= Toon Goggles =

American on-demand entertainment service

Toon Goggles logo with its mascot Eddie the Yeti

Toon Goggles is an American on-demand entertainment service for children that provides animated cartoons, live-action shows, games and music worldwide via the web and mobile applications on smartphones, OTT devices, smart TVs and tablets, led by CEO and co-founder Stephen Hodge.

Based in Los Angeles, California, Toon Goggles has developed partnerships with Sony, Samsung and Roku. Their children's content is compliant with COPPA (Children's Online Privacy Protection Act).

Toon Goggles allows animators to publish their shows for free. Animation rights holders are then provided with analytical data regarding the popularity of each show that they can present to network producers or investors.

In December 2014, Toon Goggles introduced 4K streaming of 18 series within their service.

== Features ==
Many of Toon Goggles customers use the service on children's tablets, especially Techno Source's Kurio7 and Oregon Scientific's MEEP!
- Some features include:
  - 6 show categories including boys, girls, action, comedy, preschool, and educational
  - 6 game categories including arcade, puzzle, sports, action, strategy and adventures
  - News stories and educational content for kids and tweens
  - TG Radio, a kid-safe music service with pop hits and soundtracks
  - Parental control switch to monitor viewing
  - UHD 4K streaming
  - Access over 3G/4G/Wi-Fi and ability to save cartoons for offline viewing
  - Localized interface in 18 different languages for global use

==Background==
The Toon Goggles application is developed by Toon Goggles Inc., a start-up based in Los Angeles. In 2011, a demo website (www.toongoggles.com) was created to take to MIPCOM to show animation companies the exposure they could receive by placing their cartoons on the Toon Goggles service. The mobile application was created soon after. In 2012, the platform secured one of its first partnerships with Panasonic to appear on the VIERA Connect television. Toon Goggles has been pre-installed and promoted on a variety of devices for sale.

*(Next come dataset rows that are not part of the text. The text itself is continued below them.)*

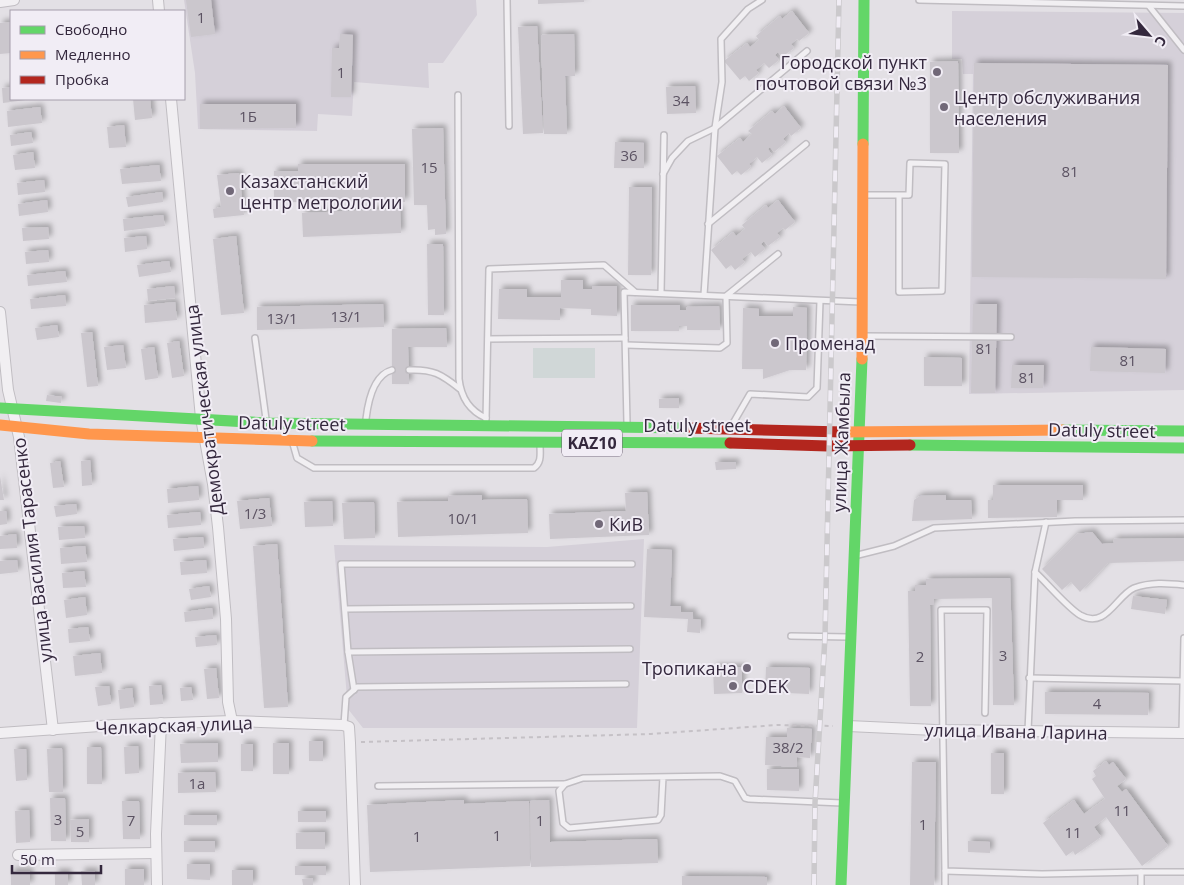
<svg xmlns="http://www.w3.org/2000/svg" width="1184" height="885" font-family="'Open Sans',sans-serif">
  <defs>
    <filter id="shadow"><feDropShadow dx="3.5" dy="-3.5" stdDeviation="2.5" flood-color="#0004"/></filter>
  </defs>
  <rect width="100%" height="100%" fill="#e3e0e5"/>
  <!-- built -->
  <g fill="#d5d0d9">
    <path d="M184,0H476L477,15L443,63H428L429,88L354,82L352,116L318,114L317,131L198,129L195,73Z"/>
    <path d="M952,11L1184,13V390L969,394L973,74H963L962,59H952Z"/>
    <path d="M644,539L637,728H363L348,709L334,545L547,547Z"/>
  </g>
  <!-- green -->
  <rect fill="#d0d7d7" x="533" y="348" width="62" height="30"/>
  <!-- building -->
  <g fill="#cbc7cd" filter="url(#shadow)">
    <path d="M186,0H211L215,34L191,37Z"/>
    <path d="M538,0H584V2L538,4Z"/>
    <path d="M792,11L809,33L799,41L797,39L791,44L794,48L782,57L778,52L775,55L779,60L769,68L764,63L756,70L759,73L749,81L745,76L740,80L724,61L747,43L750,47L759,40L756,36L780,16L782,19Z"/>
    <path d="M10,22L11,53L0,54V23Z"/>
    <path d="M537,26L543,133L523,134L518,27Z"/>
    <path d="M340,34L353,35L351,97H331L332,48H339Z"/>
    <path d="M574,34L575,76H565L567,134H544L541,35Z"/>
    <path d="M958,61L959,153H930V62Z"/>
    <path d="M974,63L1168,65L1166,279L972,277Z"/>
    <path d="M695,86L696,113L667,114L666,87Z"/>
    <path d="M11,87V99L26,100L3,103L2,88Z"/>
    <path d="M133,99H150L152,118L135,120Z"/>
    <path d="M200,104H296V128L200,129Z"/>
    <path d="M784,106L801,128L791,136L789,133L783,139L786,142L774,152L770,147L768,149L772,155L762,163L757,157L749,164L751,167L741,175L737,171L732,175L717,156L740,138L743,142L752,134L748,131L772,111L775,114Z"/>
    <path d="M40,107L42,123L8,127L7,111Z"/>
    <path d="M124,125L126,147L109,148L107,127Z"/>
    <path d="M443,128L446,234L435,235V229L428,230L427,205H414L412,129Z"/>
    <path d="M31,132L33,143L11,146L10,135Z"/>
    <path d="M615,142L644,143V168H614Z"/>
    <path d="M33,152L35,168L15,170L13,155Z"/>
    <path d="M298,164H405V202H274V171H298Z"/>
    <path d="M159,165L161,181L122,184L120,169Z"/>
    <path d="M239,173L244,215L214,218L213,209L221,207L217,175Z"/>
    <path d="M44,180L45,192L18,195L17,183Z"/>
    <path d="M629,187H652L651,275H628Z"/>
    <path d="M162,192L163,202L128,207L126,197Z"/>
    <path d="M47,200L48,212L19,216L18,204Z"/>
    <path d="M778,200L795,222L785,230L783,228L777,233L780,237L768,246L764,241L761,244L765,249L755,257L751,252L742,259L745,262L735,270L731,265L726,269L711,250L733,232L736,236L745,229L742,225L766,205L768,208Z"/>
    <path d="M400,209L401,233L303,237L302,213Z"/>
    <path d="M163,215L165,226L124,231L123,219Z"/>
    <path d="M48,227L49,239L23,241L22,228Z"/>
    <path d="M146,236L147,249L125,252L124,238Z"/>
    <path d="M236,236L244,313L221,315L213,239Z"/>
    <path d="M427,244H443L444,315H428Z"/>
    <path d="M48,250L49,262L26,264L25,252Z"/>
    <path d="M169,261L171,272L139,277L137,265Z"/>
    <path d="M65,271L67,282L28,286L27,275Z"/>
    <path d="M561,280H583V289H592V286H617V316L591,315V309L560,308V320L498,319L499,289H527V297H561Z"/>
    <path d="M174,286L175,298L148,301L147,289Z"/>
    <path d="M65,295L66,306L31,309L30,299Z"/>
    <path d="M175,302L177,320L145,323L144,305Z"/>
    <path d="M383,304L384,327L257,330V307Z"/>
    <path d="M973,304H997L995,393H971Z"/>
    <path d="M631,305H680V310H686V307L719,306L720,330H687V326H679V331H631Z"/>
    <path d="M793,307L807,308L806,370H790L763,379V369H742L743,308L759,309V316H793Z"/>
    <path d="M57,325L59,337L37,340L35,328Z"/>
    <path d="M446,328L447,347H408L409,384H392V329Z"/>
    <path d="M92,332L98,386L87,387L81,333Z"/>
    <path d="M179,341L184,376L172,378L167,343Z"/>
    <path d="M123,345L126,368L107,370L104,347Z"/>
    <path d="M154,347L158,378L145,380L141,349Z"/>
    <path d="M1091,347L1166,349L1165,373L1090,371Z"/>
    <path d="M924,357L962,358V386H924Z"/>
    <path d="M1012,365H1044L1043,388H1011Z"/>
    <path d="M47,395L62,397L61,403L46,401Z"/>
    <path d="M679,398V408H659V399Z"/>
    <path d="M90,460L92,485L82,486L81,461Z"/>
    <path d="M60,461L64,487L53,488L50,463Z"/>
    <path d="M715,462H736V469L716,470Z"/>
    <path d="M0,476L4,500H0Z"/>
    <path d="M993,485H1083V500H1057V517L988,518V500H993Z"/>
    <path d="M198,486L199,500L168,503L167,489Z"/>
    <path d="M647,492L649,535L550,539L549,514L626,511L625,493Z"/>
    <path d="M482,495V500L527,499L528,533L398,537L397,502L448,501V496Z"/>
    <path d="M946,495V500H971L972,519L912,521L914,500L920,496Z"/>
    <path d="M269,498L272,526L240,529L237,501Z"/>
    <path d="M332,501L333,526L305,527L304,502Z"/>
    <path d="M374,502L375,538L344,539L342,503Z"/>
    <path d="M76,504L77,514L56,517L54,506Z"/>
    <path d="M0,511H6L7,524L0,525Z"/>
    <path d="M200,512L201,525L168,528L167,515Z"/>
    <path d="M84,526L85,538L59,540L58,527Z"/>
    <path d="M1092,532L1102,544L1114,543L1113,539L1184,538V561L1108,563L1080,592L1071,582L1062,590L1042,569L1077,534Z"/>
    <path d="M16,534L17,548L0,549V536Z"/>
    <path d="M203,537L204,548L174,551L173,539Z"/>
    <path d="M277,544L288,707L264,708L253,546Z"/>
    <path d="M85,546L87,562L61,564L60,548Z"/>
    <path d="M647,549L672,550L670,606H681V612H693V619L701,620L700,633L687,632L688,619L644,617Z"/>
    <path d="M17,560L18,572L0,574V561Z"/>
    <path d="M206,560L207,573L181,575L180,562Z"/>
    <path d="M84,571L86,587L63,588L62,573Z"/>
    <path d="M1010,578L1014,705H993L992,598L934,599V605H930L931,706H910L908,591H915V585H926V579Z"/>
    <path d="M209,586L211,597L191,600L189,589Z"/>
    <path d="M1133,596L1167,600L1165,614L1131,609Z"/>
    <path d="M85,597L87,615L66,618L64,600Z"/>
    <path d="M212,608L213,619L185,622L184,612Z"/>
    <path d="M88,627L90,641L69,643L68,629Z"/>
    <path d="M216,635L217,645L196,647L195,637Z"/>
    <path d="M100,653L102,673L75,676L73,656Z"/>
    <path d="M713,667H742V693L714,694Z"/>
    <path d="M766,667L810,668L809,694L765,692Z"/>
    <path d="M216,668L219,698L207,699L204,669Z"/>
    <path d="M161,685L163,704L150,705L149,686Z"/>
    <path d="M109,686L111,704L98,706L95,687Z"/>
    <path d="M191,687L193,700L181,701L180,688Z"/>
    <path d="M132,688L134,707L120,709L118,690Z"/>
    <path d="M1045,692L1149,693L1148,715L1045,714Z"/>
    <path d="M787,728L812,729L810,758L797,757V767L765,765L766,737H787Z"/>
    <rect x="309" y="741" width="14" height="20"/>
    <path d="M218,743V762L181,763L180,744Z"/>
    <rect x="273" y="743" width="16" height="31"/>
    <rect x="241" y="744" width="12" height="27"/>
    <path d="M138,746L139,773L125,774L124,747Z"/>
    <path d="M87,747H101L102,784H87Z"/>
    <path d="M62,748L63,792H49L47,749Z"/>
    <path d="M14,749H26L27,780L16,781Z"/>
    <rect x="991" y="753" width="13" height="41"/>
    <path d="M1106,761L1109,765L1113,762L1126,779L1117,786L1122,792L1126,789L1168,846L1142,866L1106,817L1094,827L1101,837L1075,855L1073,851L1066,856L1043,823L1074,800L1084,814L1105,799L1092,779L1096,776L1093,771Z"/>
    <path d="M912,762H936L934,885H910Z"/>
    <path d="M767,769H799V791L767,790Z"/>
    <path d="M215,772L216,792L178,793V773Z"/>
    <path d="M50,798H65L66,841H51Z"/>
    <path d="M464,800V804L529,801L530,866L370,872L367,805Z"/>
    <path d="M549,800L550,842L657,839L658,863L531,867L530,801Z"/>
    <path d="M122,801H139L140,839H123Z"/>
    <path d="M29,810L30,842L16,843L15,811Z"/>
    <rect x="298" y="811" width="28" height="11"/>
    <rect x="184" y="815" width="33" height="10"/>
    <path d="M89,819V842H71L70,820Z"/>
    <path d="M325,832V849H296V833Z"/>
    <rect x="184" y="841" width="31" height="11"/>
    <path d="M968,841L990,842V853L968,852Z"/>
    <path d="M187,864H210V880L187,879Z"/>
    <rect x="295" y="866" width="31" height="9"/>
    <rect x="125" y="869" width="19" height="16"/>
    <rect x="232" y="870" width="21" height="15"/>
    <rect x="11" y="871" width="19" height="14"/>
    <path d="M81,871H95V885H82Z"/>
    <rect x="55" y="872" width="13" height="13"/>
    <path d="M682,876L767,877V885H682Z"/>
    <path d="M313,878V885H303L302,879Z"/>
  </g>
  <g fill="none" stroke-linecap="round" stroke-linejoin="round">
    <!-- lane casing -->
    <g stroke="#c0bdc2" stroke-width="8">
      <g id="lane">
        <path d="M507,0L509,126"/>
        <path d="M919,0L1184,6"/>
        <path d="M1149,6L1184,50"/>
        <path d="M458,95L459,379C461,397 470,411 486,418"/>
        <path d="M663,174L672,158L688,141L715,128L807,51"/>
        <path d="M864,195H909L910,163L945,164L942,291L899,292V196"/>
        <path d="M708,224L806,144"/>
        <path d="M661,293L664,135"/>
        <path d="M704,295L715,128L722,82L721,39L748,9L762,0"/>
        <path d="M864,336L1011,337"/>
        <path d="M255,338L266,419"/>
        <path d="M488,339L625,338"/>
        <path d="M626,345L720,348L727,343L726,296L778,254"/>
        <path d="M409,370C433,369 441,374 460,389"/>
        <path d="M366,419C368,402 373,375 392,370"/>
        <path d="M486,420L489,269L604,265L635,292"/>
        <path d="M627,423L624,292L861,302"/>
        <path d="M732,425L750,394L808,397L817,388L820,301"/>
        <path d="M293,444L297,458L314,468H534C542,462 540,454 540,445"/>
        <path d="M854,556L894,546L934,528L1075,521L1184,520"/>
        <path d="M1035,572C1047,583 1067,607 1080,615C1106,630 1116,596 1134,588C1151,582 1166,583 1184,585"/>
        <path d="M345,609L631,606"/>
        <path d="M791,636L848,637"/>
        <path d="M348,652L341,564H632"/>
        <path d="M1029,678L1183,681"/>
        <path d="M354,690L348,652L630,649"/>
        <path d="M985,713L987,610H941L945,871L1042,874L1141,872"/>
        <path d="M344,725L346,697L357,687L626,684"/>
        <path d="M1028,731L1035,572L1046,522"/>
        <path d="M1182,733L1184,638"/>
        <path d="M663,777L661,815L658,820L569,828L563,823L559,791L565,784L583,778L720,776L735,781L745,798L749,799L842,803"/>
        <path d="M378,786L565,784"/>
        <path d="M945,885V871"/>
        <path d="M1141,885V872H1184"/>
      </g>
    </g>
    <!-- street casing -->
    <g stroke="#c0bdc2" stroke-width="12">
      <g id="street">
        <path d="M158,0L159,11"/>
        <path d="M0,2L14,0"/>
        <path d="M171,99L201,418L213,484L218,527L226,619L228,702L232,721"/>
        <path d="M0,312L8,390L19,437L53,730"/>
        <path d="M848,726L935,730L1184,733"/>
        <path d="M0,733L114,725L232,721L343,725L349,727L350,743L355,885"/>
        <path d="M18,855L156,853"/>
        <path d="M157,885L156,834L161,723"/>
      </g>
    </g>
    <!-- path -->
    <path stroke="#c5c1c6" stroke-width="2" stroke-dasharray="4 4" stroke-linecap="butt" d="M361,742L651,734L777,725L833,726"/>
    <!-- lane -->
    <use href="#lane" stroke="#f1eff2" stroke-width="5"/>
    <!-- street -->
    <use href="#street" stroke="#f1eff2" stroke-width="10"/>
    <!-- fast -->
    <g stroke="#63d668" stroke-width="11">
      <path d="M863,144L864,0"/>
      <path d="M0,408L267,423L687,428"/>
      <path d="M1063,430L1184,431"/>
      <path d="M312,441L730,443"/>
      <path d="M910,445L1184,448"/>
      <path d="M841,885L862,359"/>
    </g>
    <!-- slow -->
    <g stroke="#ff974d" stroke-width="11">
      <path d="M862,359L863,144"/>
      <path d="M0,425L89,434L312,441"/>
      <path d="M843,432L1063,430"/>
    </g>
    <!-- jam -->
    <g stroke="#b3261e" stroke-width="11">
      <path d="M687,428L843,432"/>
      <path d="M730,443L828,446L910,445"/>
    </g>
    <!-- rail casing -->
    <g stroke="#cbc9cc" stroke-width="5.5">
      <path id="rail" d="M814,885L815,803L825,637L839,0"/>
    </g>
    <!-- rail -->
    <use href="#rail" stroke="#f1edf5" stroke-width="4" stroke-dasharray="11" stroke-linecap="butt"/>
  </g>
  <!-- markers -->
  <g fill="#716878" stroke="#f1edf5" stroke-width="2">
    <circle cx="937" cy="72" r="5"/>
    <circle cx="944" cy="107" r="5"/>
    <circle cx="230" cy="191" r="5"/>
    <circle cx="775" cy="343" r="5"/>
    <circle cx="599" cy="524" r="5"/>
    <circle cx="747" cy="668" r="5"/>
    <circle cx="733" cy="686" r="5"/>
  </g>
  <g text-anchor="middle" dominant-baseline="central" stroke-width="4" stroke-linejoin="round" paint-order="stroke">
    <!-- number labels -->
    <g font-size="15" fill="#5b5262">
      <text x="201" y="17">1</text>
      <text x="341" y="72">1</text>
      <text x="681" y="100">34</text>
      <text x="248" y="116">1Б</text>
      <text x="629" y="155">36</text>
      <text x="429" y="167">15</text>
      <text x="1070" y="171">81</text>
      <text x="346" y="316">13/1</text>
      <text x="282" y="318">13/1</text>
      <text x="984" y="348">81</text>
      <text x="1128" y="360">81</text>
      <text x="1027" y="377">81</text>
      <text x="255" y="513">1/3</text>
      <text x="463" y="518">10/1</text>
      <text x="1003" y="655">3</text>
      <text x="920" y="656">2</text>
      <text x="1097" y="703">4</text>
      <text x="788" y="747">38/2</text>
      <text x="197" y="783">1а</text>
      <text x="1122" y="810">11</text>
      <text x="58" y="819">3</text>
      <text x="131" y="820">7</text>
      <text x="540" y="820">1</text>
      <text x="923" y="824">1</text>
      <text x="80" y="831">5</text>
      <text x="1073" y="832">11</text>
      <text x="497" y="835">1</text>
      <text x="417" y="836">1</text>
    </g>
    <!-- shield labels -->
    <rect fill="#f1edf5" stroke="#6d6374" stroke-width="1" x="562" y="429.5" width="60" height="27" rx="4"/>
    <g font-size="16" font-weight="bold" fill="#34283d">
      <text x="592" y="443">KAZ10</text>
    </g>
    <!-- poi labels -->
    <g font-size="18" fill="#34283d" stroke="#f1edf5" text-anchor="start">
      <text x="927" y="62" text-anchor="end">Городской пункт<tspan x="927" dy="21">почтовой связи №3</tspan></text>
      <text x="954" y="97">Центр обслуживания<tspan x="954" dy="21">наcеления</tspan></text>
      <text x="240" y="181">Казахстанский<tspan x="240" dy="21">центр метрологии</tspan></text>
      <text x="785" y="343">Променад</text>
      <text x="609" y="524">КиВ</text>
      <text x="737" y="668" text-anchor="end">Тропикана</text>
      <text x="743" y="686">CDEK</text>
    </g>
    <!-- street labels -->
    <g font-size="18" fill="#34283d" stroke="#f1edf5">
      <text transform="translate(204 410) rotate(-97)">Демократическая улица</text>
      <text transform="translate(292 423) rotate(1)">Datuly street</text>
      <text x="697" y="425">Datuly street</text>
      <text transform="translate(1102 430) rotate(1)">Datuly street</text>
      <text transform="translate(841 442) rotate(-88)">улица Жамбыла</text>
      <text transform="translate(32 550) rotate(-97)">улица Василия Тарасенко</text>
      <text transform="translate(174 725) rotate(-2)">Челкарская улица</text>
      <text transform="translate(1016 731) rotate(1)">улица Ивана Ларина</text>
    </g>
  </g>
  <!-- legend -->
  <rect x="10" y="10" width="175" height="90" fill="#f1edf5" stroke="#a59eab"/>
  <rect x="20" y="26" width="25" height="8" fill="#63d668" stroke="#a59eab"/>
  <text x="55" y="35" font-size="15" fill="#34283d">Свободно</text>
  <rect x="20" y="51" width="25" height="8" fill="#ff974d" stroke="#a59eab"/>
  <text x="55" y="60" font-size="15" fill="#34283d">Медленно</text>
  <rect x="20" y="76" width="25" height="8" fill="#b3261e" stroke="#a59eab"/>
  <text x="55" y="85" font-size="15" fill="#34283d">Пробка</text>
  <!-- north arrow -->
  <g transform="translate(1149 35) rotate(118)" stroke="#f1edf5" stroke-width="4" paint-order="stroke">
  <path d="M0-4L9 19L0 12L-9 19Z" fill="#34283d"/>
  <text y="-8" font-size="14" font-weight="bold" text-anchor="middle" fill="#34283d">С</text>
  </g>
  <!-- scale -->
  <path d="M12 865v8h89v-8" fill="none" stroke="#34283d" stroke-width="2.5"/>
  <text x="20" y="865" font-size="15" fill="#34283d" stroke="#f1edf5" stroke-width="4" paint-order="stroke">50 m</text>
</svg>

Stephen L. Hodge, Managing Director, spearheaded the creation of Toon Goggles in 2011. James R. Cahall, Chief Technology Officer, heads the service's technology development and feature integration, including the company's move to offer 4K streaming. Jordan Warkol, Director of Business Development was an actor for 15 years starting at the age of 4 playing 'Froggy' in the 1994 version of "The Little Rascals.".

==Business model==
Originally a free service, Toon Goggles now follows the Freemium model, offering users free content with pre-screened advertising and the ability to upgrade to the subscription service with an ad-free model.

==Partners==
Toon Goggles has the following partnerships.
- Samsung
- Panasonic
- Sharp Aquos
- Sony
- Roku
- Western Digital
- Vizio
- Wide Open West
- Seiki
- KD Interactive
- Techno Source
- Oregon Scientific
- Netrange
- Southern Telecom
- Hisense
- Idolian Mobile
- Nook
- U.S. Cellular

- Other Partners:
  - PacketVideo

== Lawsuit ==
In mid to late 2019, Toon Goggles was involved in the lawsuit Securities and Exchange Commission v. Toon Goggles Inc., et al. According to the lawsuit, co-founder Ira Warkol held at least five unregistered broker deals to around 400 investors from August 2012 to late 2016, raising over US$19 million. The lawsuit also stated that the commissions were performed under several entities, such as another start-up called NetKids and two divisions from Toon Goggles themselves: Dinomite Apps and Yeti Productions (both of which dissolved in 2015 and 2016 respectively). Toon Goggles also failed to get complete records of their investors, including the number of shares and money gained. Warkol neither admitted nor denied the allegations and agreed to a settlement stating that he had to return $2 million and pay another US$190,000 fine, along with being permanently banned from any future security sales. The case was settled on October 29, 2019.

A separate but similar preceding had the SEC accuse director of operations' Brendan Pollitz for facilitating broker-dealer registration violations. Pollitz agreed to a cease-and-desist order, paying additional fines of up to $43,589.